Like many other things in life involving multiple characteristics which affect each other, I'm pretty sure both flatness and pressure are both important..

If you have the flatness, you don't need as much pressure, and if you have the pressure, then you don't need as much flatness.

In this particular situation, pressure is a problem because of the crappy Chinese metal and design.. So to reduce the importance of needing lots of pressure, we work to flatten the area. Six (or so) small #6 screws aren't going to provide a lot of pressure, but if that aluminum is machined nice and flat, that requirement won't be as critical.

It also depends on how many amps the cells will be delivering.. if those cells are working to deliver 160 amps all the time, that's going to be a close call.. but if his battery bank spends most of its time in the 30 or 50 amp range with only brief spikes, then it shouldn't be an issue.

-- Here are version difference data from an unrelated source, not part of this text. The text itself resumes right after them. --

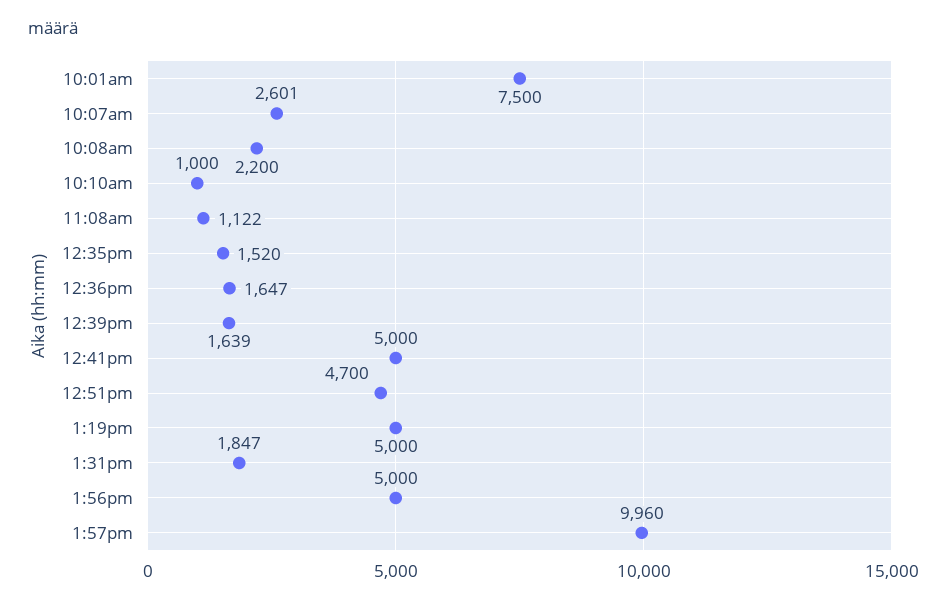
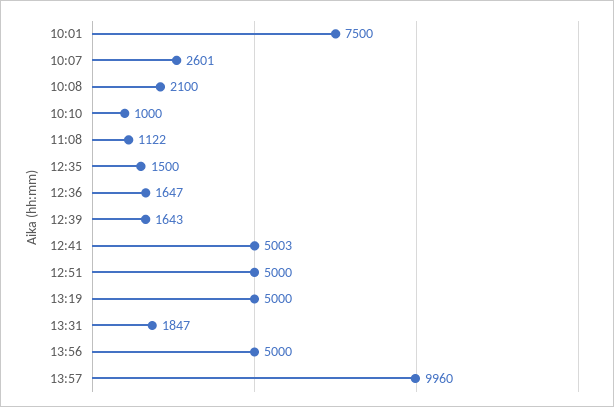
10:08am: 2200 -> 2100
12:35pm: 1520 -> 1500
12:39pm: 1639 -> 1643
12:41pm: 5000 -> 5003
12:51pm: 4700 -> 5000

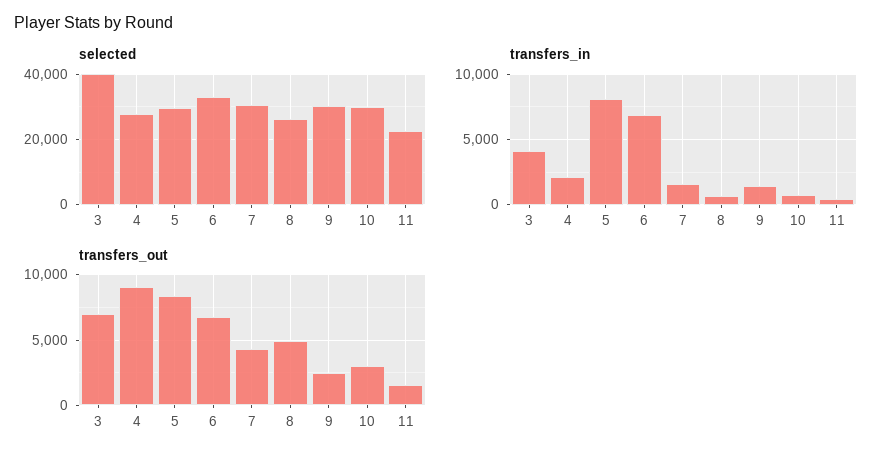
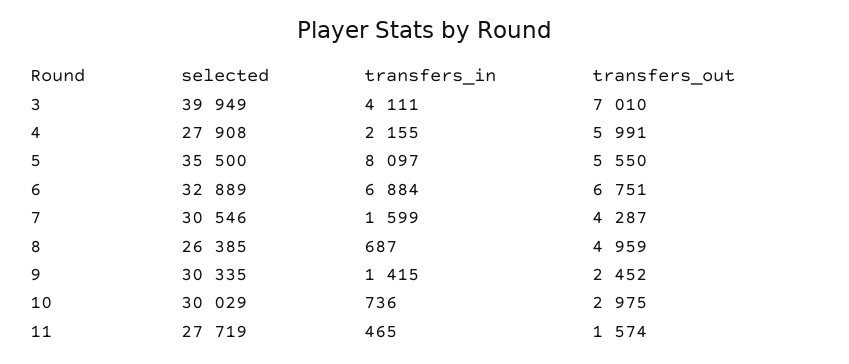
selected, 5: 30000 -> 35500
selected, 11: 22000 -> 27719
transfers_out, 4: 9000 -> 5991
transfers_out, 5: 8500 -> 5550

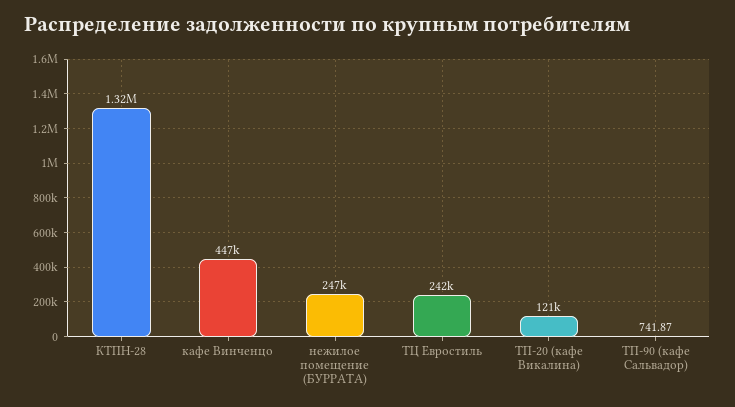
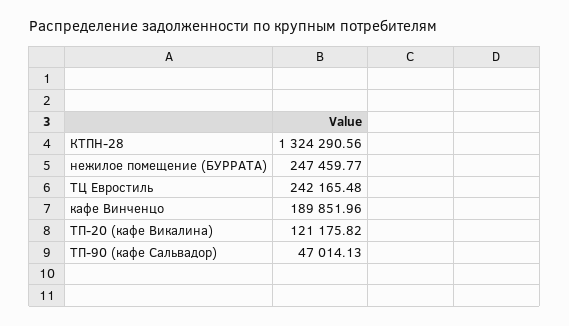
кафе Винченцо: 447000 -> 189851.96
ТП-90 (кафе Сальвадор): 741.87 -> 47014.13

The poster might also want to consider using some carbon contact glue when making the connection.

And make sure to bolt the contact plate down within minutes or seconds of sanding the aluminum after its been flattened.. this will help stop the aluminum oxide layer from forming, further decreasing contact resistance.

He'll be fine.
 
The paper I linked here has a graph "Figure 69 – The effect of pressure on the contact resistance of a joint"
I think the main issue for these terminals is aluminum and its native oxide, which begins to form instantly after cleaning. I think sufficient pressure (smaller area for a given force) helps break through that.

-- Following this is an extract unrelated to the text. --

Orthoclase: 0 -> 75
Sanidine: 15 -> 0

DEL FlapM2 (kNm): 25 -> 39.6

If we just had tin-plated aluminum like all the UL listed terminals, wouldn't be nearly as much of a problem.
 
Vocational Tech school was available here for the high school aged, but it was not suggested nor advertised. To this day I'm not sure how children are put in that program. From my assumptions it's the kids that are either doing poorly or dropped out and are going the G.E.D. route with some useful hands on work force education. I don't know any of this for fact, it's just my assumption mostly based on negative stigma I remember being associated with it when I was younger. Heck, the back yard of the Vo Tech school here intersects with the yard of the Juvenile Detention center. How's that for association?

While I was top balancing those cells I had used a screw driver with 1/2 inch driver on it. When I pulled that stud from the weld I was using a 1/4" ratchet. There's a big difference in the ease of applying the same amount of force with each of those tools. (Levers and all that). I will stick to using my new torque screw driver that was designed with the intention of installing rifle scope rings even if it's not as accurate as a torque wrench/ratchet.

I'll be glad once my battery boxes are complete and there will be no more disassembly of the packs further inviting more to go wrong. I'd order these same batteries again but I would prefer the untapped terminals I think.

It also depends on how many amps the cells will be delivering.. if those cells are working to deliver 160 amps all the time, that's going to be a close call.. but if his battery bank spends most of its time in the 30 or 50 amp range with only brief spikes, then it shouldn't be an issue.

Three individual 8s packs connected to a Growatt 3k all-in-one unit. Each pack fused with 125a ANL fuse on the negative side to Neg busbar. All positives go through a busbar to a 300a t-class, then the thornwave shunt, then a 150a breaker to Pos busbar. Currently only have two packs installed and running. Third pack is sitting in parallel until I have everything to build the boxes I have envisioned. Most I have pulled so far from the inverter is 66.8 amps running the hot air gun for a heat shrinking session. Highest planned sustained draw is right in that same range of 1,600 watts for a rooftop AC. Highest charge rate so far I have seen is 48.5 amps(surge after cloud cover cleared and panels cooled) with 1830 watts of panels, 3s pointing towards morning sun and the other three pointing south.

They are practically being babied. I will add another charge controller in the near future. I already have some used panels(960W total) that are on the sideline waiting. 18ish kWH is great but the most I have put into them since service(Aug 27th) is 6kWH in a single day. Need a bit more for Winter months I think. And I might be a little addicted to this stuff. Most expensive hobby for me so far.